=== SOURCE TEXT ===
=== Section Start ===
This is the first study reporting the role of NLRC5 in regulating type I IFNs (IFNA and IFNB), an NF-kB responsive gene (IL-6), and antigen presenting pathway gene (MHC class I) in the chicken. The expression of both IFNA and IFNB was down-regulated in NLRC5 knocked-down cells, and their expression was relatively restored by LPS treatment (P > 0.05). The consistent expression patterns between NLRC5 and IFNA and IFNB indicates that NLRC5 is a positive modulator in type I IFN pathway in chicken. In addition, we found that ST-LPS treatment could induce IFNB expression in the chicken HD11 macrophage cell line, although a functional LPS-specific MyD88-independent pathway is reportedly absent in chickens. Stimulation with LPS from different sources and doses may be responsible for differing reports on induction of IFNB expression.
=== Section End ===
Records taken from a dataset
=== Section Start ===
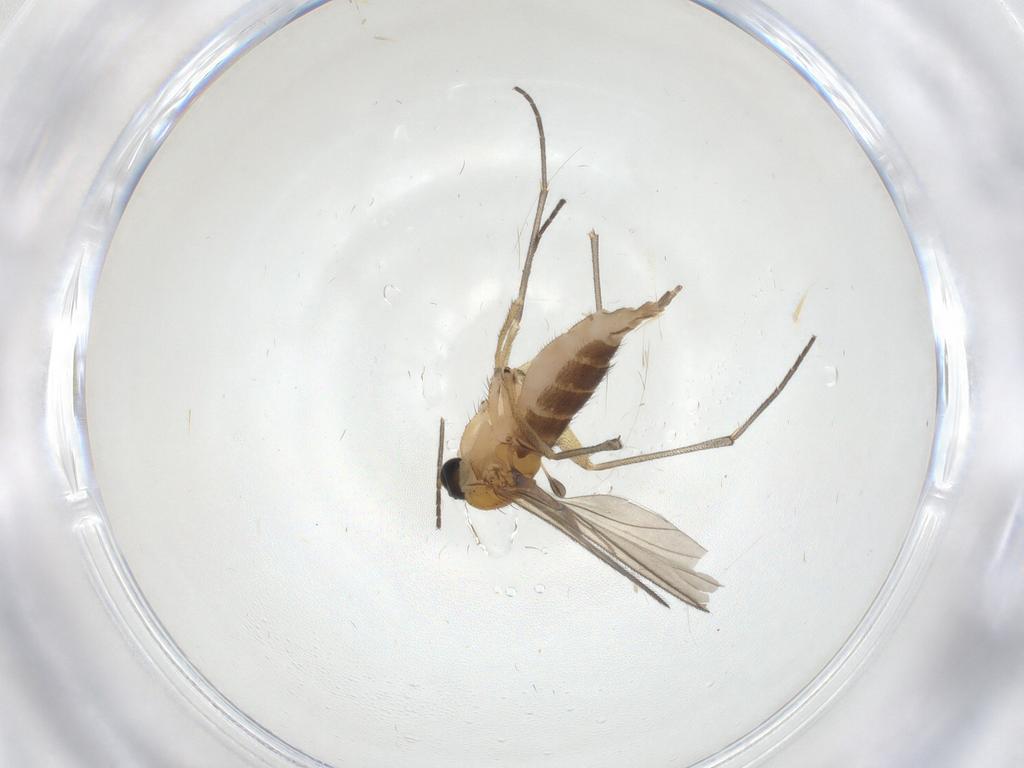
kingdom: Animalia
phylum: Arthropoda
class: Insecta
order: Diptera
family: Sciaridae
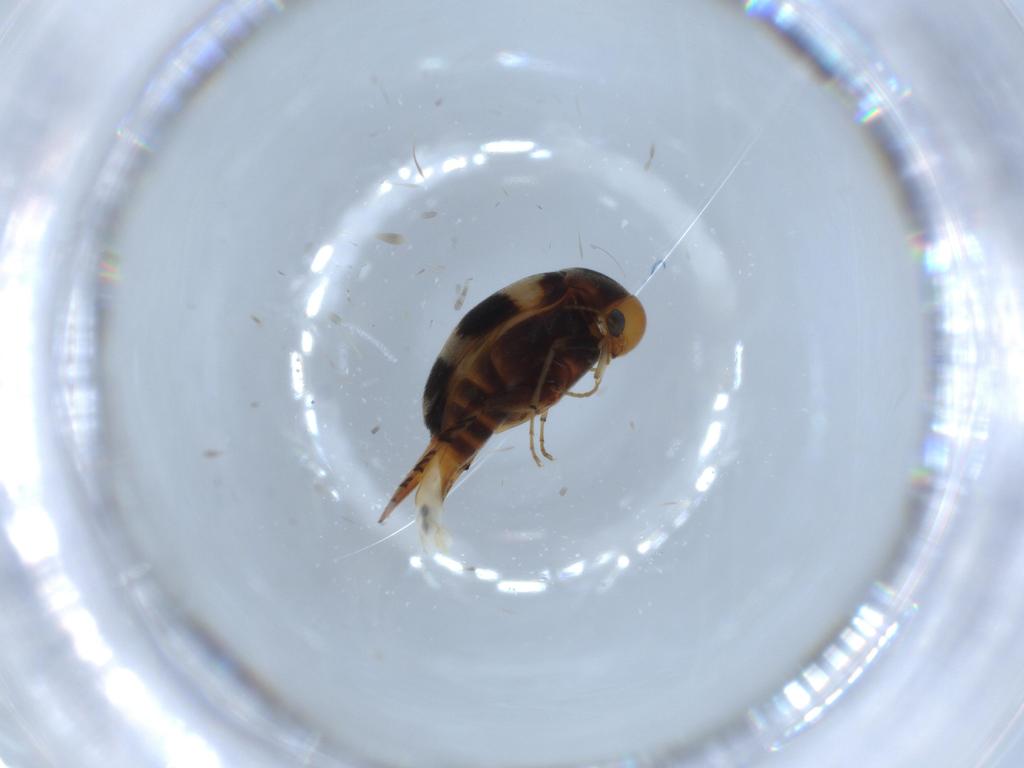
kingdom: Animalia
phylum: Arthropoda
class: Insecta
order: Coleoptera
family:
=== Section End ===
=== WHAT YOU HAVE TO DO ===
In the passage on NLRC5 in chickens, what treatment could induce IFNB expression in the chicken HD11 macrophage cell line?

=== WRITTEN RESPONSE ===
ST-LPS treatment